Conditions specified under eligibility criteria of section 115BAA

All domestic companies shall have an option to pay income tax at the rate of 22% (plus applicable surcharge and cess), provided the following conditions are complied with:

  1. Such companies should not avail of any exemptions/incentives under different provisions of income tax. Therefore, the total income of such company shall be computed without:
    1. Claiming any deduction especially available for units established in special economic zones under section 10AA.
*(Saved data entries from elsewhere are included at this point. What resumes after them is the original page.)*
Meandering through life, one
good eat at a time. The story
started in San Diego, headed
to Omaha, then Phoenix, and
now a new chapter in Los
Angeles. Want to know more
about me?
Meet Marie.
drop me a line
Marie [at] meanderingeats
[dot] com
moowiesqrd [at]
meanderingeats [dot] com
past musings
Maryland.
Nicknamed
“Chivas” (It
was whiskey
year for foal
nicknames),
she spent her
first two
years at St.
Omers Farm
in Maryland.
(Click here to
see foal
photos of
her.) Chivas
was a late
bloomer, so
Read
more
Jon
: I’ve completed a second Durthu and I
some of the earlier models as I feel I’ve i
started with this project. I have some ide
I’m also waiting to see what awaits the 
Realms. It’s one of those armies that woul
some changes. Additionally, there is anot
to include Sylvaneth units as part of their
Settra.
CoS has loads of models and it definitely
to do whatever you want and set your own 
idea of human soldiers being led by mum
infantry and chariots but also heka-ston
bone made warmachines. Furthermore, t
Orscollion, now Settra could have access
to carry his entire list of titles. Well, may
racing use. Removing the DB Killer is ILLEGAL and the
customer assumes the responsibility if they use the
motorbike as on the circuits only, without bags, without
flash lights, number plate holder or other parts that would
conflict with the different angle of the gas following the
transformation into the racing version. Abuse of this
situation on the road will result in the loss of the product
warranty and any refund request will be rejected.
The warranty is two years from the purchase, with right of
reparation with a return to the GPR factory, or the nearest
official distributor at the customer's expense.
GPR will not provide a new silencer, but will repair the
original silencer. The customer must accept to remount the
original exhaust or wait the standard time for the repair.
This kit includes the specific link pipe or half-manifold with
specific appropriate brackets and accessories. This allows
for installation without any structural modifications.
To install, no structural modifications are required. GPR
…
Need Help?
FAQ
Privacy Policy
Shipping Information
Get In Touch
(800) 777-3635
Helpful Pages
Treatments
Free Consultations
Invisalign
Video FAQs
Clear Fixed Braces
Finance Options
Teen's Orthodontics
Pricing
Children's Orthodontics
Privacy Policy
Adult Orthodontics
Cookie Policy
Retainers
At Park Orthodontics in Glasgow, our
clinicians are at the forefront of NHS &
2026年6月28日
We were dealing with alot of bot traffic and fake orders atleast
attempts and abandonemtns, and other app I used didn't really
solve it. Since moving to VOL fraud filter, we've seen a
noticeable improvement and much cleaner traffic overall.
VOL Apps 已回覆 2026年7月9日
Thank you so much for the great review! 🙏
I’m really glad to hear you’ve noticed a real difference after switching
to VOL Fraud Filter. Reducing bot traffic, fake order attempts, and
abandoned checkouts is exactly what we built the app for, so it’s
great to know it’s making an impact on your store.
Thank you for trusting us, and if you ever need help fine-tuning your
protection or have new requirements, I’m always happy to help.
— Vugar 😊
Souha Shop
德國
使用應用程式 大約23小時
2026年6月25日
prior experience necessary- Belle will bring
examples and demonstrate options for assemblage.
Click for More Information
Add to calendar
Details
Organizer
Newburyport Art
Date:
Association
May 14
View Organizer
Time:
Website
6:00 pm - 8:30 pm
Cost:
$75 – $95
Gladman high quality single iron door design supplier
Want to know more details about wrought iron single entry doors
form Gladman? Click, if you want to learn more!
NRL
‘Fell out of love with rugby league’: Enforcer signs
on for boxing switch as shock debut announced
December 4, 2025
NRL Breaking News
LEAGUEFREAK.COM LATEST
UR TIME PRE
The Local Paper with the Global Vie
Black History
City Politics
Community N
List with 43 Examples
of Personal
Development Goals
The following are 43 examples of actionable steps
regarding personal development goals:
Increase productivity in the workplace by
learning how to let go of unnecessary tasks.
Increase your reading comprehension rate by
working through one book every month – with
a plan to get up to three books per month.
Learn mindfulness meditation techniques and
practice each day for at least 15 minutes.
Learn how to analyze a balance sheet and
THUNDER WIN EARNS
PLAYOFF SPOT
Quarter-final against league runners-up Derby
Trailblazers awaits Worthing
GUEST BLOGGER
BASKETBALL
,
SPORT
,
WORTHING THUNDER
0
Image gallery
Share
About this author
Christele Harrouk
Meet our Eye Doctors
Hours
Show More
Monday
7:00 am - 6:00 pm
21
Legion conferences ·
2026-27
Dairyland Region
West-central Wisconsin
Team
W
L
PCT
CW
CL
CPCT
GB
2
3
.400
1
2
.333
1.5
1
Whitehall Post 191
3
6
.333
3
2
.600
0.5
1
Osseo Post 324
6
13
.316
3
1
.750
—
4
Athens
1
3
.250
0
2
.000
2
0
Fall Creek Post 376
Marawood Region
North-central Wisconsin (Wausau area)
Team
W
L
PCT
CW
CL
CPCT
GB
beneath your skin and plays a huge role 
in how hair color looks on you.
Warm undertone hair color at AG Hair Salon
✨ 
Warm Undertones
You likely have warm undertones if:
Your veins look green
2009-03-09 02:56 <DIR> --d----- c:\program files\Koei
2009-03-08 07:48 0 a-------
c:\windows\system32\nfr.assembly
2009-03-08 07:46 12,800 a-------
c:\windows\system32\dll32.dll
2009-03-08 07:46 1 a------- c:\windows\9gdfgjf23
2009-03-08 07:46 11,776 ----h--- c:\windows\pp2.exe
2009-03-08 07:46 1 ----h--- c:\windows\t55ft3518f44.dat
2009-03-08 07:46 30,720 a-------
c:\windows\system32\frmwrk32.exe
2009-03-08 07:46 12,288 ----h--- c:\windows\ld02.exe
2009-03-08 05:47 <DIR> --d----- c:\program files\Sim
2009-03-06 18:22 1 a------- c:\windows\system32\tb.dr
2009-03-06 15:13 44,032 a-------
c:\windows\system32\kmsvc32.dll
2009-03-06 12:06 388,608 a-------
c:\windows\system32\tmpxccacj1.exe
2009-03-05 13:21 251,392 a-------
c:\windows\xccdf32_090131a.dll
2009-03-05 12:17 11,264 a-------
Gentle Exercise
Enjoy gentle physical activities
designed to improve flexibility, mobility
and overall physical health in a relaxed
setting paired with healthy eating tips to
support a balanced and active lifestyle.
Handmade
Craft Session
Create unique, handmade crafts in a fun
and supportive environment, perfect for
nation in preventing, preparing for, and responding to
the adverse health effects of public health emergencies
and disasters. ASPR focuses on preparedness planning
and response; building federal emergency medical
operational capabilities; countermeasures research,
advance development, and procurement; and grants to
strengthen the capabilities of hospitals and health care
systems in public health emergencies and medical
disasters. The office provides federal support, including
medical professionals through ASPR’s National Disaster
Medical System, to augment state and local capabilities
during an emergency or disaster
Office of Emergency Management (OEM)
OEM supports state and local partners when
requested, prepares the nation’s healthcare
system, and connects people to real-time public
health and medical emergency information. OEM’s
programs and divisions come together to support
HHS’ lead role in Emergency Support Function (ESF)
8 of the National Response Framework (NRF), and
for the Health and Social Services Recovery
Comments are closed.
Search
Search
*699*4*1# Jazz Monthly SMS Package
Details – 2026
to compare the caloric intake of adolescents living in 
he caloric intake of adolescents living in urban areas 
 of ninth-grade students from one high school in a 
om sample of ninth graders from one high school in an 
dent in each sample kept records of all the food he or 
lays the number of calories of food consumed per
    2. Claiming additional depreciation under section 32 and investment allowance under section 32AD towards new plant and machinery made in notified backward areas in the states of Andhra Pradesh, Bihar, Telangana, and West Bengal.
    3. Claiming deduction under section 33AB for tea, coffee, and rubber manufacturing companies.
    4. Claiming deduction towards deposits made towards site restoration fund under section 33ABA by companies engaged in extraction or production of petroleum or natural gas or both in India.
    5. Claiming a deduction for expenditure made for scientific research under section 35.
    6. Claiming a deduction for the capital expenditure incurred by any specified business under section 35AD.
    7. Claiming a deduction for the expenditure incurred on an agriculture extension project under section 35CCC or on skill development project under section 35CCD.
    8. Claiming deduction under chapter VI-A in respect to certain incomes, which are allowed under section 80IA, 80IAB, 80IAC, 80IB, and so on, except deduction under section 80JJAA.
    9. Claiming a set-off of any loss carried forward from earlier years, if such losses were incurred in respect of the aforementioned deductions.
  2. Such companies will have to exercise this option to be taxed under section 115BAA on or before the due date of filing income tax returns i.e usually 30th September of the assessment year. Once the company opts for section 115BAA in a particular financial year, it cannot be withdrawn subsequently.
Opting in & Opting Out for Section 115BAA
  1. Form 10-IC is required to fill according to rule 21AE of the Income Tax Rules before the Due Date of filing the ITR as per Section 139(1) to take the benefit of section 115BAA.
  2. Such an option once exercised shall apply to subsequent assessment years. However, the company can permanently exit section 115BAA and can claim normal deductions/exemptions and pay tax as per normal regime.